◆ Énoncé 1
Selon la notice sur François Juvin, dans quel régiment est-il incorporé le 10 octobre 1912 ?
◆ Énoncé 2
Reprenez la notice sur François Juvin à la suite de sa dernière phrase.

◆ Extrait
=======
- Auschwitz-I, le 8 juillet 1942.
Musée d’État d’Auschwitz-Birkenau,
Oświęcim, Pologne.
Collection Mémoire Vive. Droits réservés.
François, Marie, Maillard naît le 23 avril 1891 au Petit-Auverné (Loire-Inférieure / Loire-Atlantique [1] – 44), au domicile de son grand-père maternel, journalier âgé de 76 ans, fils de Philomène Maillard, 23 ans, domestique. Le 27 juin 1895, à Châteaubriant (44), François Marie Juvin, 32 ans, journalier, le reconnaît comme fils en épousant sa mère, alors cuisinière âgée de 27 ans.
Pendant un temps, il habite à Boussay, à la limite sud-est du département, et travaille comme « garde ».
Le 10 octobre 1912, François Juvin est incorporé au 64e régiment d’infanterie. Quand la guerre est déclarée, début août 1914, il reste mobilisé, rejoignant le front dès le 5 août. Le 1er septembre 1914, il est blessé à la cuisse gauche par éclat d’obus, mais n’est pas évacué. Le 4 février 1915, il est nommé soldat de 1re classe. Le 2 mars 1915, il est évacué pour une plaie légère par éclat d’obus. Le 24 avril, il est nommé caporal. Le 1er juillet 1916, à Estrée, un éclat d’obus lui occasionne une fracture du maxillaire inférieure gauche avec la perte de 12 dents ; il est évacué. Un mois plus tard, il est cité à l’ordre de son régiment : « Très bon caporal mitrailleur, brave et courageux, a été grièvement blessé auprès de sa pièce sur sa ligne de feu ». Le 6 novembre 1917, la commission de réforme de Nantes le réforme temporairement et le propose n° 1 avec gratification renouvelable n° 7 pour « néphrite chronique, hématurie, anévrisme artéto-veineux de la fémorale gauche opérée, imputable au service (?) ». Le 26 décembre 1918, la commission de réforme de Nantes le classe service auxiliaire pour séquelles légères de troubles circulatoires au membre inférieur gauche. Le 13 janvier 1919, il est rappelé à l’activité militaire au 1er régiment d’artillerie. Le 20 mars, il est mis en congé de démobilisation.
Le 5 septembre 1919, François Juvin est embauché comme cantonnier aux chemins de fer de la Compagnie du Paris-Orléans (CPO).
=======
◆ Entrées fournies
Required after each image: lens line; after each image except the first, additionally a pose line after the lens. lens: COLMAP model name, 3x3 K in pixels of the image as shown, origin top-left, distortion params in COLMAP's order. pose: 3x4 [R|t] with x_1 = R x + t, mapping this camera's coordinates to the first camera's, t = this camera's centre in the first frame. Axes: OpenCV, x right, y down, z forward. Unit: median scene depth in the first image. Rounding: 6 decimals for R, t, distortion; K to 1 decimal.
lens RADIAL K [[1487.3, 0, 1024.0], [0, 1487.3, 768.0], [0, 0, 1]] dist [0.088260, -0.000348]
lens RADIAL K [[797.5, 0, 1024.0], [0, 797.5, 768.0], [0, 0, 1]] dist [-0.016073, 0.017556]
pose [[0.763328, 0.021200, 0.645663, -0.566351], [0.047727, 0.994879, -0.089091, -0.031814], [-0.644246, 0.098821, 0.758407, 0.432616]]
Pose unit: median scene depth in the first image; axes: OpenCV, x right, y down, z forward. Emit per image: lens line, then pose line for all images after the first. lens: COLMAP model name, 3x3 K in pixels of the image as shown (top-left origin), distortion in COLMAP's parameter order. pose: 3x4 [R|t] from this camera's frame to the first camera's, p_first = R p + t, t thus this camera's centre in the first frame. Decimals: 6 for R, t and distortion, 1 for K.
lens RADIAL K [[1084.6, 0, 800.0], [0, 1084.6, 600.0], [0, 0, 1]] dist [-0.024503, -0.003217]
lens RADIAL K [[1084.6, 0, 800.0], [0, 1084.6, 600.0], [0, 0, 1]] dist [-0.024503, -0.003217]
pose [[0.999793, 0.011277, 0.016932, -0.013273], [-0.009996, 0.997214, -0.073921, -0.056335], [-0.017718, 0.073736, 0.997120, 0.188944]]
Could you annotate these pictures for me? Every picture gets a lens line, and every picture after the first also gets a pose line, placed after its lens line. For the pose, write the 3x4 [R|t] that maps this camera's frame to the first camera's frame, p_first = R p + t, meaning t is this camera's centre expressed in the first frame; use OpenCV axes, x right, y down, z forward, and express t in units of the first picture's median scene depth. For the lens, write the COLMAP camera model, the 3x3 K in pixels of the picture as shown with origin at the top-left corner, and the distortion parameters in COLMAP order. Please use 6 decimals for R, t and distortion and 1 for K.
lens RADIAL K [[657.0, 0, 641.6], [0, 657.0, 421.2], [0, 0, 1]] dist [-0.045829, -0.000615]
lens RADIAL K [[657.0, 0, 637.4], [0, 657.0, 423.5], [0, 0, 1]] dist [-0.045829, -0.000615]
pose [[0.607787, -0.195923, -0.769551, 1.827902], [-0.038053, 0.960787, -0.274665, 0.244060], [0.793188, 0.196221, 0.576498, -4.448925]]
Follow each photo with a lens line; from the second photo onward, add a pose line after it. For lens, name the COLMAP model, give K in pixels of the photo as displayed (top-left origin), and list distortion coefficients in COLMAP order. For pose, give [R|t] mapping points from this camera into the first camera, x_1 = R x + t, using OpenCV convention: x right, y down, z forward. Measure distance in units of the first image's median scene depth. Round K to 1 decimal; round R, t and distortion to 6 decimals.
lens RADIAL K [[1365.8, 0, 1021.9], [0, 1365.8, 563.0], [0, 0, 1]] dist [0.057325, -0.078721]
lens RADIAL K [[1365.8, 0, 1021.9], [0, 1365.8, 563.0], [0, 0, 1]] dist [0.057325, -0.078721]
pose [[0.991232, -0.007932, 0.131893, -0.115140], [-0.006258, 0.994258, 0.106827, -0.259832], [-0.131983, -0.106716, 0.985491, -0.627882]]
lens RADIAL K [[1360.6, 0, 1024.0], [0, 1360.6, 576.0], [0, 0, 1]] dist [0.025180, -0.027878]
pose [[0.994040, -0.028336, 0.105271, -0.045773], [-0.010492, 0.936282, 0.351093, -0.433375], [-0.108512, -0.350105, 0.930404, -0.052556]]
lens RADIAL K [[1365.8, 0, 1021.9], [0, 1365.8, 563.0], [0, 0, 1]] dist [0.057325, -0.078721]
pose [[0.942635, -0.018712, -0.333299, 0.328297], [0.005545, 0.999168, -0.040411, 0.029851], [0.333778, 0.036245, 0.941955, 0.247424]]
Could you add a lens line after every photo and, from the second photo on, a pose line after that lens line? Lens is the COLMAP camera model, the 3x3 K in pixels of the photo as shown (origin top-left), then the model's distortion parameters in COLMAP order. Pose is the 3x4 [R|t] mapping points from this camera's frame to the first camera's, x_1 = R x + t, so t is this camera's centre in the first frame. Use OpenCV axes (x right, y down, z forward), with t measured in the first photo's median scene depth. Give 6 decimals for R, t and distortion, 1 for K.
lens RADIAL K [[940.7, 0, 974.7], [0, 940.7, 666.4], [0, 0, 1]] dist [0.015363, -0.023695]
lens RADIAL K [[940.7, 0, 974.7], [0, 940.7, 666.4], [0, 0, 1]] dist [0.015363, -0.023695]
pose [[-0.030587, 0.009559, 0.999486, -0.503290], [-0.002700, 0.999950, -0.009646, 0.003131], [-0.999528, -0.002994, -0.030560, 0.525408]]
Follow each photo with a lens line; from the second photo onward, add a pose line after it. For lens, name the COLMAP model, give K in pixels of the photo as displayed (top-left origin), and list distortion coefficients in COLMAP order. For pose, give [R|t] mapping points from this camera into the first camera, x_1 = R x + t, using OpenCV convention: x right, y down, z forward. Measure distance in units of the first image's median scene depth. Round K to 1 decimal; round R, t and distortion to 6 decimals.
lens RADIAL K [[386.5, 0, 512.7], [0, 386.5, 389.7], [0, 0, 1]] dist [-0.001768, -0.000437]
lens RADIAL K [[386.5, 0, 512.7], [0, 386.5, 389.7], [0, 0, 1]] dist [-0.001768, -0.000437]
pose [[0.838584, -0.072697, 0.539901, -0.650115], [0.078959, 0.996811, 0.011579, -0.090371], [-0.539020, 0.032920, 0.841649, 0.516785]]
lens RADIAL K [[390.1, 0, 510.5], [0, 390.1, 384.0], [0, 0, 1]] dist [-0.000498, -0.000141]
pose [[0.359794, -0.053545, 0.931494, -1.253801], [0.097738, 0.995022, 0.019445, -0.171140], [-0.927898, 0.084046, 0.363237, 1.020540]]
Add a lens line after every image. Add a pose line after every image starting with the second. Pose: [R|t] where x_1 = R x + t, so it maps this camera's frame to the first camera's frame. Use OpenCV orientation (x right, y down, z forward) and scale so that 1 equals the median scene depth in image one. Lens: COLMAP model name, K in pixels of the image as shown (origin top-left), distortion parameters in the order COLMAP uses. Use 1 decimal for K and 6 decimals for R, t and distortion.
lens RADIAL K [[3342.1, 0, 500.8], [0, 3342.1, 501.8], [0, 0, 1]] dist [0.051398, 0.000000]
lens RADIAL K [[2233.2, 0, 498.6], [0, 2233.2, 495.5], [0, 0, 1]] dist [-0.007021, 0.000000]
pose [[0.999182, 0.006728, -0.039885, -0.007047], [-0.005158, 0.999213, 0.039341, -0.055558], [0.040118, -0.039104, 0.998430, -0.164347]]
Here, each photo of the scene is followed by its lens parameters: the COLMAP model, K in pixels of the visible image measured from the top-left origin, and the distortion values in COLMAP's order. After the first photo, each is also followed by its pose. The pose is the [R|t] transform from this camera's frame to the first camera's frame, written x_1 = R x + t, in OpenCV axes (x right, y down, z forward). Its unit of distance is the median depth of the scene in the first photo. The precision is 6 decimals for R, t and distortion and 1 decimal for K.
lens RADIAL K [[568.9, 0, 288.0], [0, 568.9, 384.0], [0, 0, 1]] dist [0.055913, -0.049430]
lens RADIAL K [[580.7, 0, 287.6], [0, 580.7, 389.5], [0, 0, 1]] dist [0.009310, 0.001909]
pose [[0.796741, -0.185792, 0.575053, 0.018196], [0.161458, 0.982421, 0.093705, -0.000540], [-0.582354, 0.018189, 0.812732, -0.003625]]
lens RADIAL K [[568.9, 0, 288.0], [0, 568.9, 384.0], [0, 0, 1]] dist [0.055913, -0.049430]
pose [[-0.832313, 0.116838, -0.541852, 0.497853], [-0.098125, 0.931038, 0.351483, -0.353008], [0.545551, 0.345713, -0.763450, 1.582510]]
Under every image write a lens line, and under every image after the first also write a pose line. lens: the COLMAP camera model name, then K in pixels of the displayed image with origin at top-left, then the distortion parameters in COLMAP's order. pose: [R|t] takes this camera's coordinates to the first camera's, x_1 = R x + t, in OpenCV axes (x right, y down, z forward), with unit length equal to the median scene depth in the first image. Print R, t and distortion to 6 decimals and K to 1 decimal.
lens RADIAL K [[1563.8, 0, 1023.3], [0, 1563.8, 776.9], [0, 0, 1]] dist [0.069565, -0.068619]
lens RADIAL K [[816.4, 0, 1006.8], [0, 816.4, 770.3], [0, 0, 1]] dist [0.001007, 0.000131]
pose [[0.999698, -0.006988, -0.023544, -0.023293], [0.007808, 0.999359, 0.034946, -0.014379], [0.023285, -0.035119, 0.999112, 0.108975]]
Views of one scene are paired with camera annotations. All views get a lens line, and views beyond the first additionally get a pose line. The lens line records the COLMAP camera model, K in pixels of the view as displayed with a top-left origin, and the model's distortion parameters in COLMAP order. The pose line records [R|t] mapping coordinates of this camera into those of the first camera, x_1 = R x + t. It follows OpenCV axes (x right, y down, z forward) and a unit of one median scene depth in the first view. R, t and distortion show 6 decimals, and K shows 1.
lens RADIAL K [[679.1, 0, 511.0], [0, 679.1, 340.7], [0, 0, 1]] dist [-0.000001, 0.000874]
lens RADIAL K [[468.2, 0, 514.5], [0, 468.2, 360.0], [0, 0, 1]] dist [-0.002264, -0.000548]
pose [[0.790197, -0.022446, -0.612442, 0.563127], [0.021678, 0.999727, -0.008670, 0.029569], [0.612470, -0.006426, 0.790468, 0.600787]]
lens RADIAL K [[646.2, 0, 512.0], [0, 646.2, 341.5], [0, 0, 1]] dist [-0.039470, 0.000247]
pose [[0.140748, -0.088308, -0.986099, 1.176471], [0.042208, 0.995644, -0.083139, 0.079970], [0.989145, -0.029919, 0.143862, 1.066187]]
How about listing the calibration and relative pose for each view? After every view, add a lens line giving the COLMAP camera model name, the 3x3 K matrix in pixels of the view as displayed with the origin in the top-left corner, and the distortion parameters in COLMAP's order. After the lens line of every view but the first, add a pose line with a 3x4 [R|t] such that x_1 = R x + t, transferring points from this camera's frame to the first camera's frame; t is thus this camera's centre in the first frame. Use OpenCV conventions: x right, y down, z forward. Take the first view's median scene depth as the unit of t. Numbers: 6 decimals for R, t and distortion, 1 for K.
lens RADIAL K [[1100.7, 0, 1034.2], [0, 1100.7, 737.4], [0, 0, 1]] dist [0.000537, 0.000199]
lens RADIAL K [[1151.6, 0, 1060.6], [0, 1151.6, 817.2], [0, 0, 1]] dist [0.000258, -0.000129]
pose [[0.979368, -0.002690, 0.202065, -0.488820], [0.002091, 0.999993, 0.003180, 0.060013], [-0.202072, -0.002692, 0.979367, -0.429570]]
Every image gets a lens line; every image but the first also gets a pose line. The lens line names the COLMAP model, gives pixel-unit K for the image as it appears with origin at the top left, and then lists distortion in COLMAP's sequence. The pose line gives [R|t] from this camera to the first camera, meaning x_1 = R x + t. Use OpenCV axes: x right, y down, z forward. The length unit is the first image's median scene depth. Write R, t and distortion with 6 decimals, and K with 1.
=======
◆ Réponse rédigée 1
Au 64e régiment d'infanterie.

◆ Réponse rédigée 2
Le 7 juin 1918, à Nantes, il épouse Marguerite Marie Nicolas, née le 10 juin 1890 à Saint-Nazaire.Il adhère très tôt à la section nantaise du Parti communiste, et au Comité syndicaliste révolutionnaire dès 1921.
François Juvin est candidat communiste aux élections municipales de mai 1925 sur la liste “Bloc ouvrier et paysan”
Fin août 1927, il est domicilié au 21, rue de la Motte-Piquet à Nantes.
En 1930, il est trésorier de “l’Étoile prolétarienne”, une association qui organise fêtes, concerts et réunions de propagande.
En 1931 et jusqu’au moment de son arrestation, François Juvin est domicilié au Val d’Or, commune d’Orvault, limitrophe de Nantes (44). Il est alors garde-barrière.
En octobre 1934, il est candidat communiste au Conseil d’arrondissement (2e canton de Nantes).
Lors des élections cantonales d’octobre 1937, le Parti communiste le présente comme candidat au Conseil général dans la circonscription de Nozay.
Le 23 juin 1941, François Juvin est arrêté par les Allemands [2]. Il figure en quinzième place sur une liste de trente « Funktionaere » (“permanents” ou “cadres”) communistes établie par la police allemande. Avec une vingtaine d’hommes arrêtés dans l’agglomération de Nantes, il est conduit au « camp du Champ de Mars » (s’agit-il de la salle des fêtes, également dénommée « Palais du Champ de Mars » ? à vérifier…).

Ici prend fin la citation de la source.